#### [Work required]
Starting from the line with "pinky mcp: (315, 290)" and going up to and including the line with "pinky tip: (372, 232)", copy the listing below exactly. Leave all images out.

□ □ □ □ □ □ □

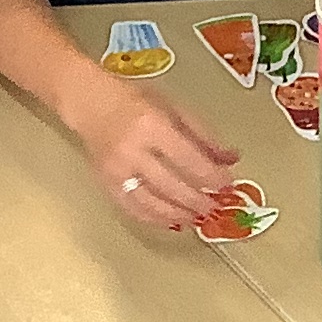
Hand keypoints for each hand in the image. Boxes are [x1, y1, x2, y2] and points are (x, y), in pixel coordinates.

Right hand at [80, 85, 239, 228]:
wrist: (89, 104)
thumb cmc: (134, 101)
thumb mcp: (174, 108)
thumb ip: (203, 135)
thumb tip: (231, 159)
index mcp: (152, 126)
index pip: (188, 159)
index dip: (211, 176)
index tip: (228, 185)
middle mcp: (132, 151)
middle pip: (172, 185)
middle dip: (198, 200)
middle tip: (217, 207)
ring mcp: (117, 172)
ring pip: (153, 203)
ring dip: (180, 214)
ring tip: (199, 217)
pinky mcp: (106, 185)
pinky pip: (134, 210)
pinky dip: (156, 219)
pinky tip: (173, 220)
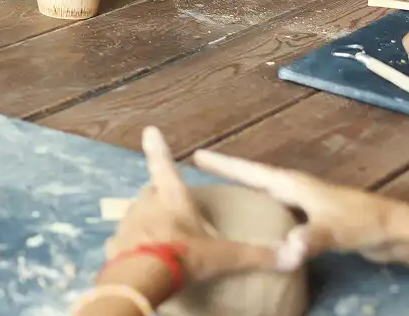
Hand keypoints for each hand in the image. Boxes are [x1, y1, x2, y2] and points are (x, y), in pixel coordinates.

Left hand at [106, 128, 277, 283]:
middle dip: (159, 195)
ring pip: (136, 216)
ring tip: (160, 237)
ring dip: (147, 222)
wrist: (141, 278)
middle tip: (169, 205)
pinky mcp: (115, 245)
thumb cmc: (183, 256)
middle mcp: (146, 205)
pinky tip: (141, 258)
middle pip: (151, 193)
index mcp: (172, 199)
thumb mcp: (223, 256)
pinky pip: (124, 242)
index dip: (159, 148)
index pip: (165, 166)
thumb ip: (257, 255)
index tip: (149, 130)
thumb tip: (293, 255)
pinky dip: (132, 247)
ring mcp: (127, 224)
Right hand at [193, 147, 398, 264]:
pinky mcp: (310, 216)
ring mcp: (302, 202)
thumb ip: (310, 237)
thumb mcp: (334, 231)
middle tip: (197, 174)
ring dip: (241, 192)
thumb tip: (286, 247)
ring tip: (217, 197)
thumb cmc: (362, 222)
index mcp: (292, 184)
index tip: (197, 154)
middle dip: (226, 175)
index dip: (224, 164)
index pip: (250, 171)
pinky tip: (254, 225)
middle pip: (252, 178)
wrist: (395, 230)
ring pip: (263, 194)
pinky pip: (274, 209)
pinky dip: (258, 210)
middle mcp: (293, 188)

□ □ □ □ □ □ □

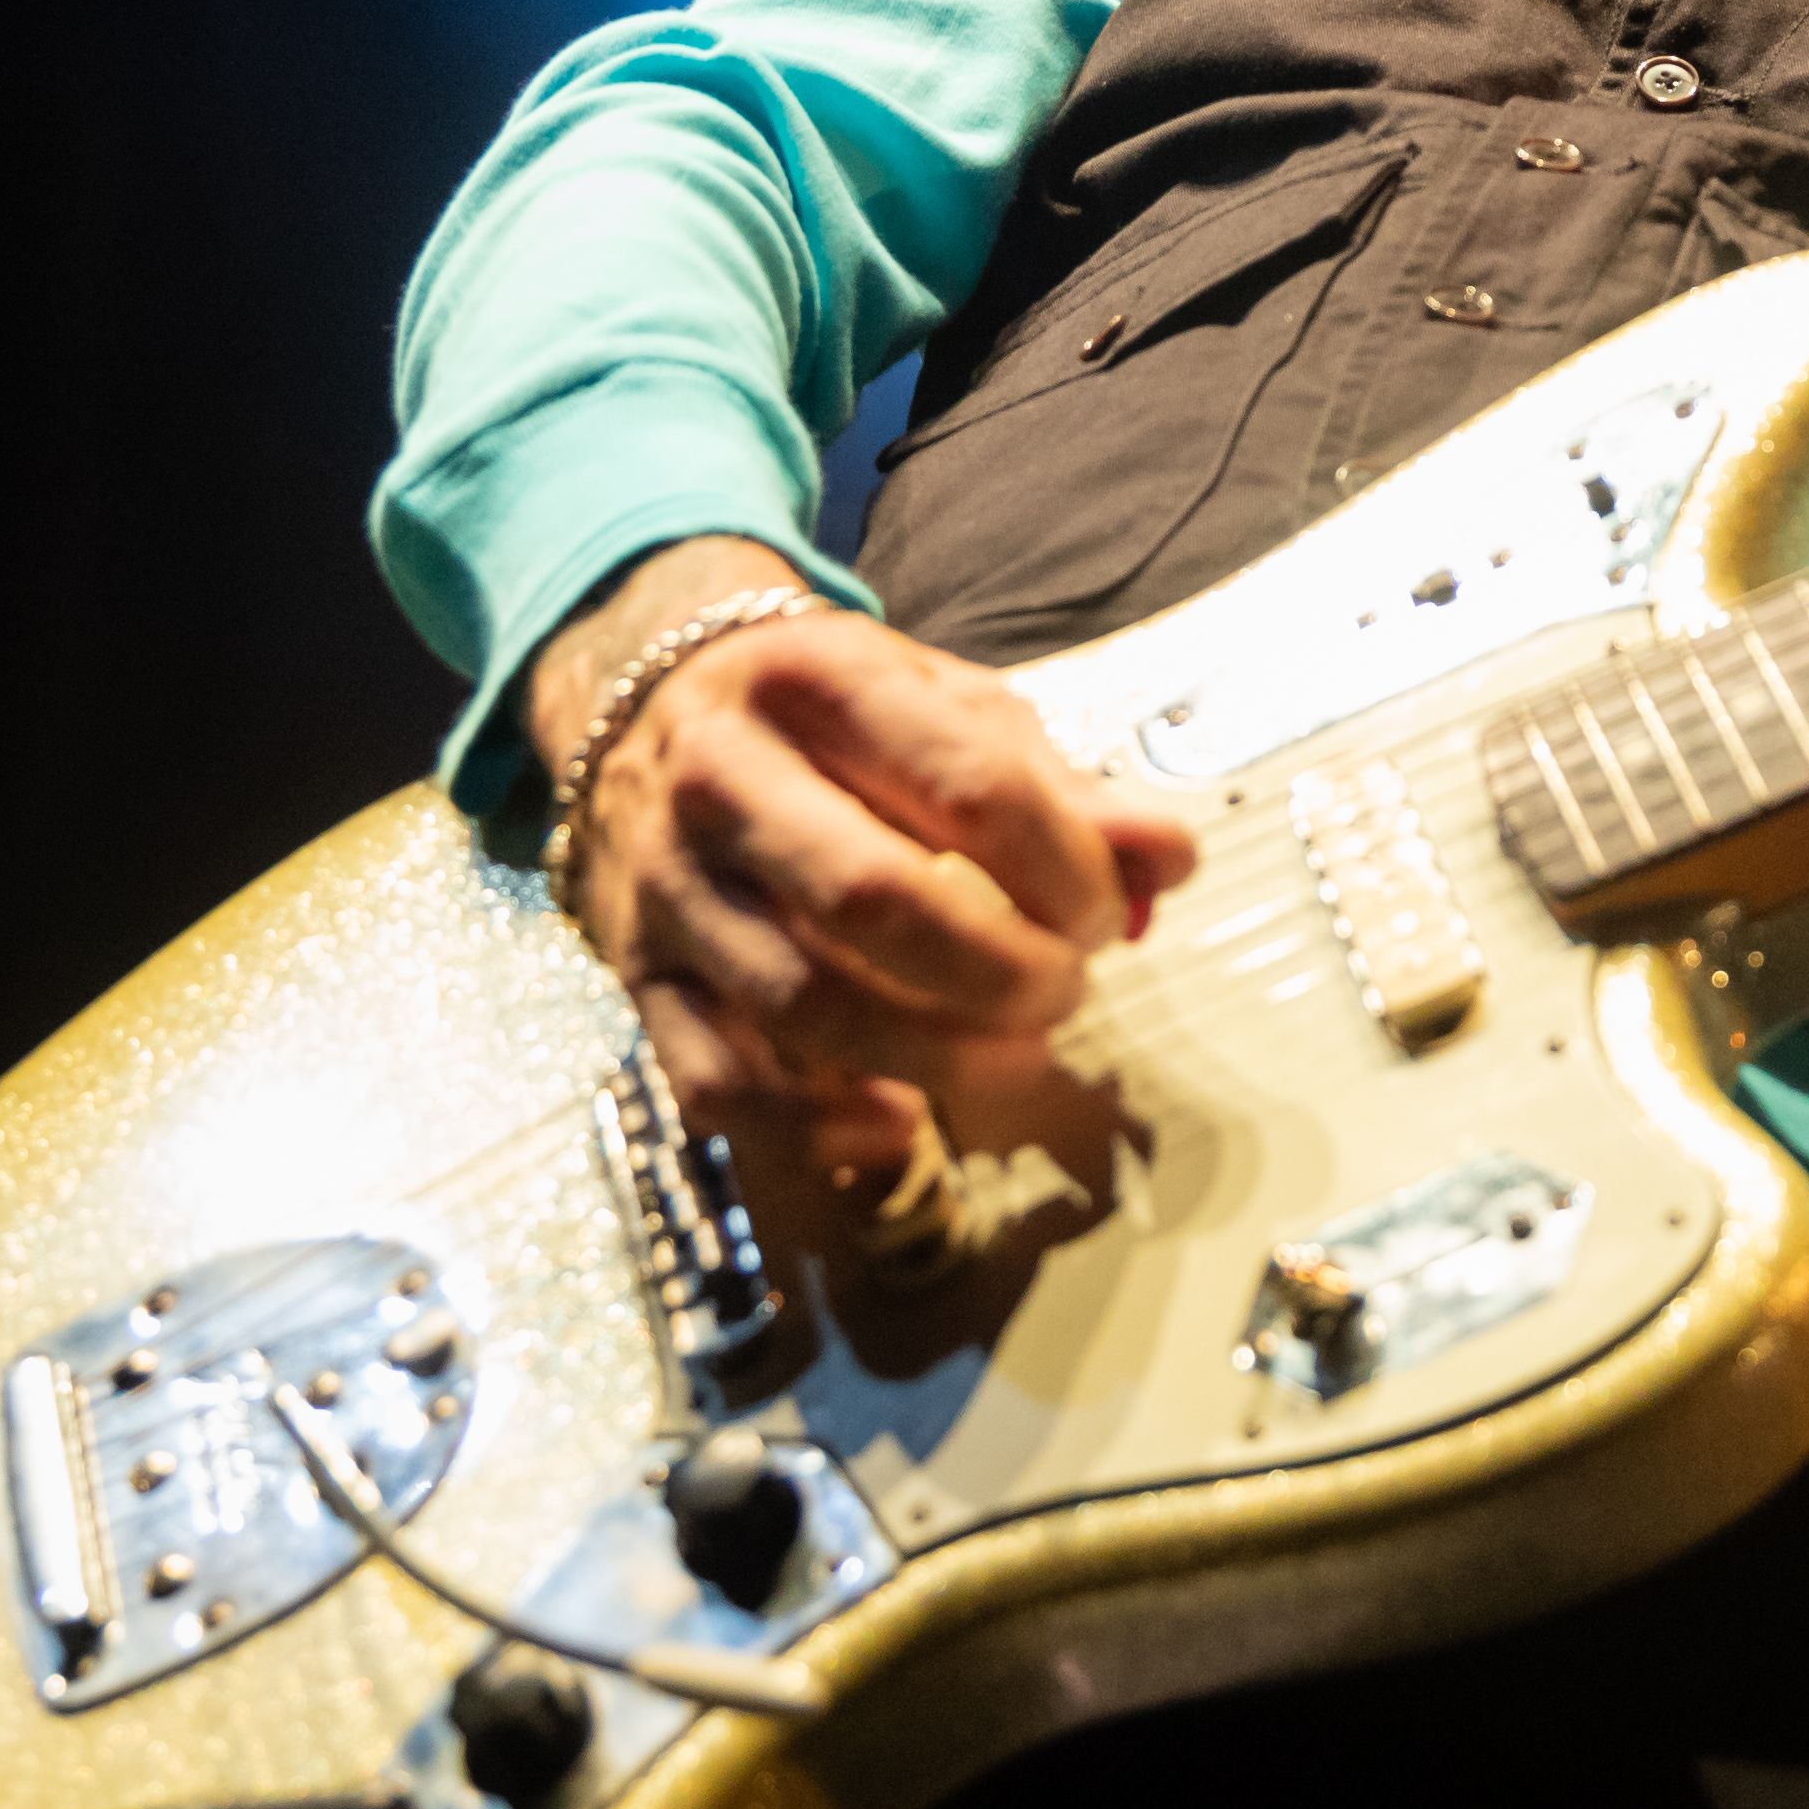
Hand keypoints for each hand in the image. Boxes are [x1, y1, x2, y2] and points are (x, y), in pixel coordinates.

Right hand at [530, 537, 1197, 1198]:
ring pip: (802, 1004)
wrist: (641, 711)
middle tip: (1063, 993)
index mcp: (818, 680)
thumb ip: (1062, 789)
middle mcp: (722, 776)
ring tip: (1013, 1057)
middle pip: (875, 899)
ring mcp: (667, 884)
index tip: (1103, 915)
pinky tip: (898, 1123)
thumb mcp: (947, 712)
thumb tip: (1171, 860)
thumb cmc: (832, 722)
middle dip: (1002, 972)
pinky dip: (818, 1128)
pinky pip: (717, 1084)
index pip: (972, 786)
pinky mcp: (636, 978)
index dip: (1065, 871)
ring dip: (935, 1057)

□ □ □ □ □ □ □

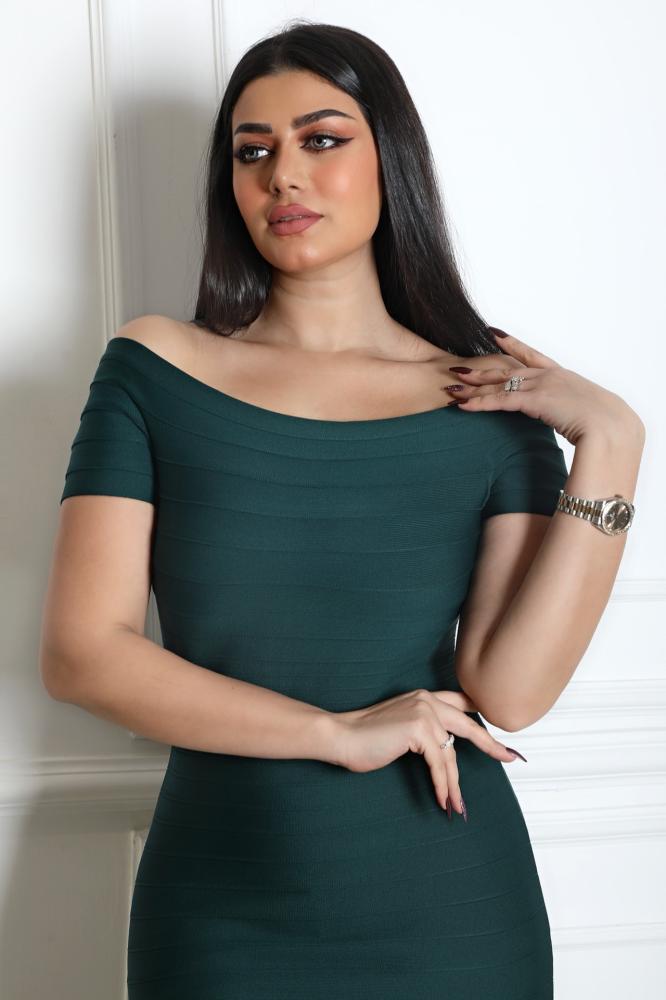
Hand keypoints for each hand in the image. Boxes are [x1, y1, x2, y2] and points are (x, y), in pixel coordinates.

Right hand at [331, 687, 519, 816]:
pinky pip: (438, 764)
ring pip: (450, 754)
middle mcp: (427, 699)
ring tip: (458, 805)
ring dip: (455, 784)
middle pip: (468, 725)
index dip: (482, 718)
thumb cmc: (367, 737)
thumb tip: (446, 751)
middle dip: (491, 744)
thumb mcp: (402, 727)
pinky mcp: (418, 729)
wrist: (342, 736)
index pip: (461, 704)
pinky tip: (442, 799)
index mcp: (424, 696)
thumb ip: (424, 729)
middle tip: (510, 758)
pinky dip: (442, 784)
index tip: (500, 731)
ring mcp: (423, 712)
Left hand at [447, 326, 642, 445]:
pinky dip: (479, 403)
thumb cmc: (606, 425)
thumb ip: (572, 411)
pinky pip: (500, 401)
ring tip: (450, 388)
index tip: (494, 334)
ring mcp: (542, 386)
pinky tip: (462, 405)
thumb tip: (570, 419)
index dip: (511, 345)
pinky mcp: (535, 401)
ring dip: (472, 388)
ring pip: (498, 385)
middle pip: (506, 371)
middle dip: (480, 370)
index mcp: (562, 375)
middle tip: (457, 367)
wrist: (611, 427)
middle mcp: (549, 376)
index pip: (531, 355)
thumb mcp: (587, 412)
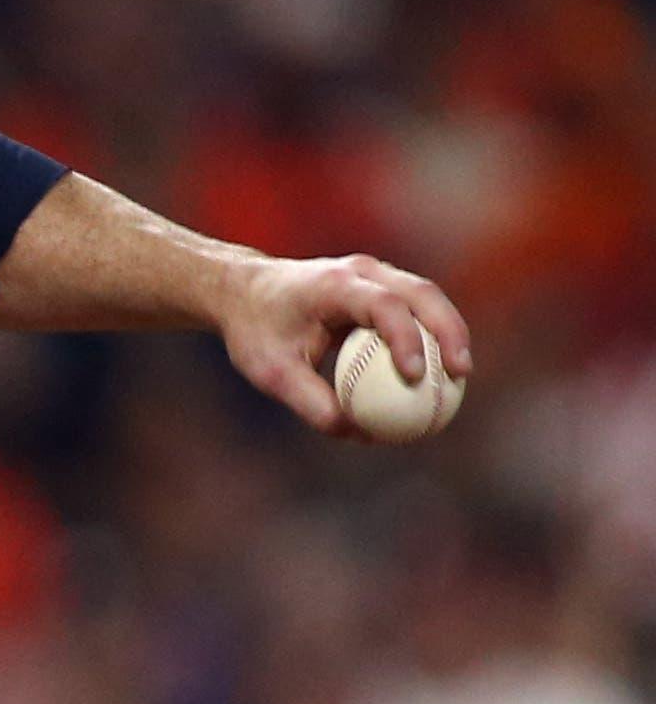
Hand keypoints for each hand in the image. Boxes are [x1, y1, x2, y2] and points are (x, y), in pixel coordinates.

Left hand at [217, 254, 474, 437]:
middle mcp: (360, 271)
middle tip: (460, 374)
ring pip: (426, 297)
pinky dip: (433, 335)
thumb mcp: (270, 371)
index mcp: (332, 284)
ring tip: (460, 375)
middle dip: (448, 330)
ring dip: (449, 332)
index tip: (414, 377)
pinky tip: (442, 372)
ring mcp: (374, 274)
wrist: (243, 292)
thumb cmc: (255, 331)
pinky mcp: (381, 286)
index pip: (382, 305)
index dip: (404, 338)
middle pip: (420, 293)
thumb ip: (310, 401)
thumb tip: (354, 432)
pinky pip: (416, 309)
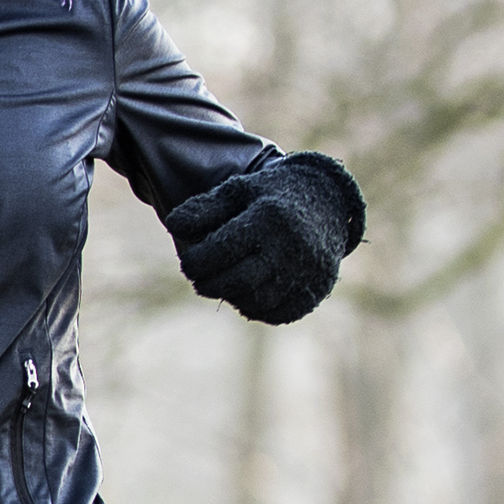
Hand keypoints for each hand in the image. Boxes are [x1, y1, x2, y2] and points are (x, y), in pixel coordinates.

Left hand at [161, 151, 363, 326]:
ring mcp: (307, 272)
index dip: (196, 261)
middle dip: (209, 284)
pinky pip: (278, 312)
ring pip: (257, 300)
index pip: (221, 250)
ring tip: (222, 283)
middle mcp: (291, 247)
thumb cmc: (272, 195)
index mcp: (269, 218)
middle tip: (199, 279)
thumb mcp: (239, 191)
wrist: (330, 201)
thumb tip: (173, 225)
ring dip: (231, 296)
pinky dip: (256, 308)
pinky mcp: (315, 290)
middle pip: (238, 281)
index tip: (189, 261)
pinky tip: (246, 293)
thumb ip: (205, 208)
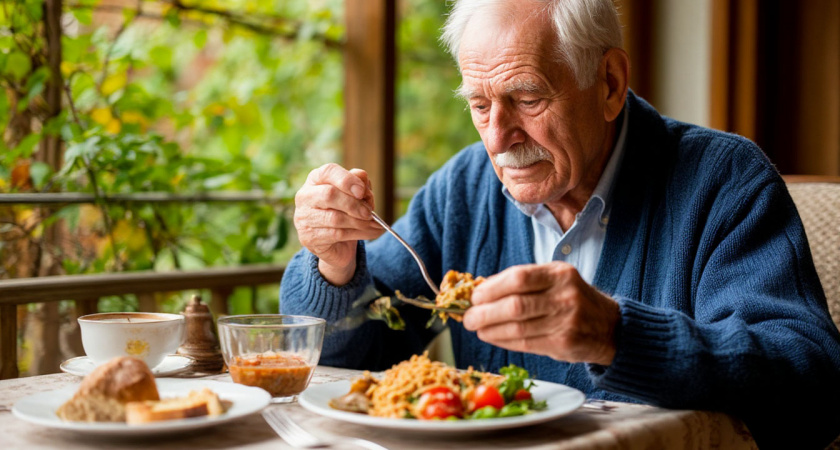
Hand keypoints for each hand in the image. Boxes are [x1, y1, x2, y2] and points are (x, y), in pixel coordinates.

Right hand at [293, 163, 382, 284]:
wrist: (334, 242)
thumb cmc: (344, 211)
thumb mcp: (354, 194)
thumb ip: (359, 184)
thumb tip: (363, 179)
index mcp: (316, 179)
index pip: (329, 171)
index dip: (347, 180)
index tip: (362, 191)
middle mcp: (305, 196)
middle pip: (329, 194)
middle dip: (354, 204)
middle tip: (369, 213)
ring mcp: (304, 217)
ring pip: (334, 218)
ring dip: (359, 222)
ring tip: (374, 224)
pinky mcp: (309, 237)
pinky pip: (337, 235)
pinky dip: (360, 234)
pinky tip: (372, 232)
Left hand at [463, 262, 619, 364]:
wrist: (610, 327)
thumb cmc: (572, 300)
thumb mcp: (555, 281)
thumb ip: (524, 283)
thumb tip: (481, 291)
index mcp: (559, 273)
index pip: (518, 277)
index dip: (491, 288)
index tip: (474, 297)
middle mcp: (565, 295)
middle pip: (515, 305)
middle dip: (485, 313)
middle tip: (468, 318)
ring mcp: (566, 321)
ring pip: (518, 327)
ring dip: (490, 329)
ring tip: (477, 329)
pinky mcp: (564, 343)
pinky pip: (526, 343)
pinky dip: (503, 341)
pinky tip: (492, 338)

□ □ □ □ □ □ □

#### [Task output]
pinky mcp: (315, 290)
middle pip: (238, 281)
index tip: (189, 261)
pinky tip: (246, 293)
thumb ip: (205, 208)
Hand keypoints for each hand in the image. Boxes are [x1, y1, x2, y2] and points are (x, y), in pixel coordinates.

Right hand at [293, 163, 382, 284]:
wrist: (334, 242)
thumb cmc: (344, 211)
thumb mcp: (354, 194)
thumb ip: (359, 184)
thumb tip: (363, 179)
index mcp: (316, 179)
index pip: (329, 171)
index dip: (347, 180)
index tip: (362, 191)
middle mcp: (305, 196)
middle pip: (329, 194)
middle dip: (354, 204)
middle tip: (369, 213)
ring mcp: (304, 217)
ring pip: (334, 218)
ring dip: (359, 222)
ring tip: (374, 224)
pinky mcp: (309, 237)
pinky pip: (337, 235)
pinky dip: (360, 234)
pinky tip: (372, 232)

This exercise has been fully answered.